El recuerdo de nuestro bautismo en esta fiesta del Bautismo del Señor hace
brotar en nosotros un primer sentimiento: la gratitud al Señor que permitió que
naciéramos en un país cristiano y en el seno de una familia cristiana, que en los
primeros días de nuestra vida pidió para nosotros a la Iglesia la gracia del bautismo.
Una segunda actitud es el gozo. Hemos de recordar ese día transcendental en nuestra
vida con una profunda alegría interior.
Un tercer sentimiento debe ser la responsabilidad. De ahí las preguntas que en
esta fiesta todos nos debemos formular en la intimidad de nuestros corazones: ¿El
bautismo es algo vivo, actual, que compromete mi vida de cada día o es el mero
recuerdo de un suceso del pasado? ¿Vivo con confianza y alegría mi condición de
hijo de Dios, Padre bueno y providente, que se preocupa de mí y me mira con ternura?
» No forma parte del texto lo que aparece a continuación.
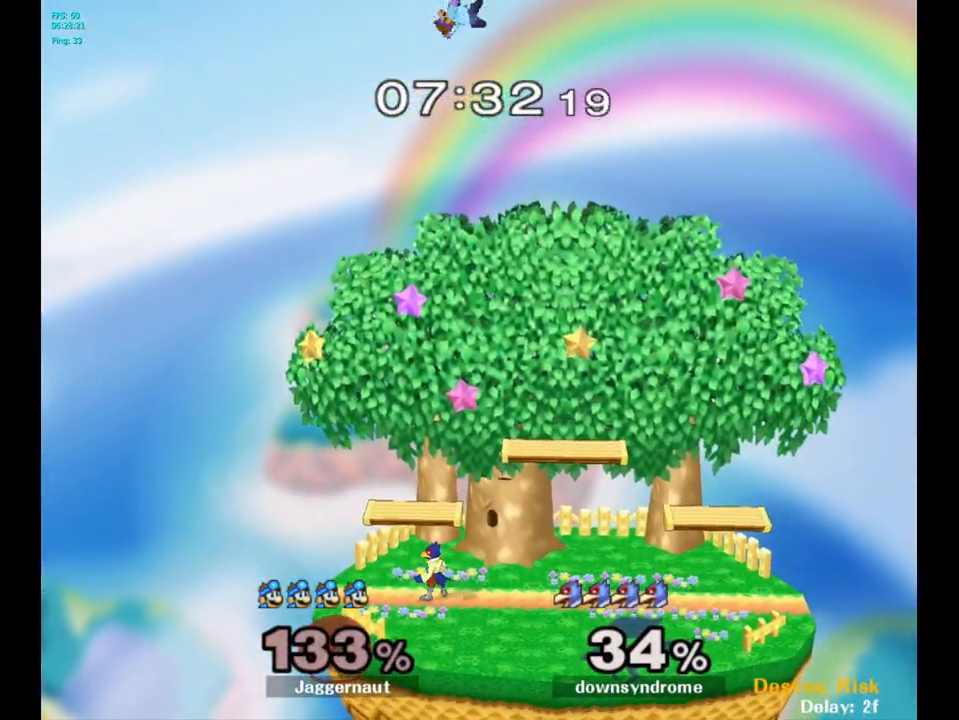
{"buttons": [], "left_stick": "down", "right_stick": "down", "events": [[83, "left_stick", "center"], [183, "left_stick", "left"], [283, "left_stick", "down-left"], [383, "left_stick", "down"], [450, "right_stick", "down"]]}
¿Mi vida está organizada como una respuesta a la alianza que sellé con el Señor en
aquella fecha memorable? ¿Soy consciente de que la gracia santificante es un tesoro
que debo cuidar cada día? ¿Cultivo la amistad y la intimidad con el Señor? ¿Vivo
con hondura la fraternidad, con la conciencia de que mis semejantes son también
hijos de Dios y hermanos míos? ¿Vivo con gratitud, con amor y con orgullo mi
pertenencia a la Iglesia, hogar cálido y mesa familiar que me acoge y acompaña en
mi vida de fe?
Termino ya recordándoos que aspirar con todas nuestras fuerzas a la santidad
es la exigencia más radical de nuestro bautismo, en el que fuimos constituidos como
verdaderos hijos de Dios, partícipes de la divina naturaleza y, por lo mismo,
realmente santos, con la santidad que los teólogos llaman ontológica, llamada a
completarse con la santidad moral, que debe ser nuestro único proyecto vital. Dios
quiera que la fiesta del Bautismo de Jesús signifique en nuestras vidas aquello que
pedimos al Señor en la oración colecta de este día: “Concede a tus hijos de adopción,
renacidos del agua y del Espíritu santo, la perseverancia continua en el
cumplimiento de tu voluntad”. Este es mi deseo y mi augurio para vosotros, en los
comienzos del nuevo año de gracia que el Señor nos ha concedido.
Para todos, mi saludo fraterno y mi bendición.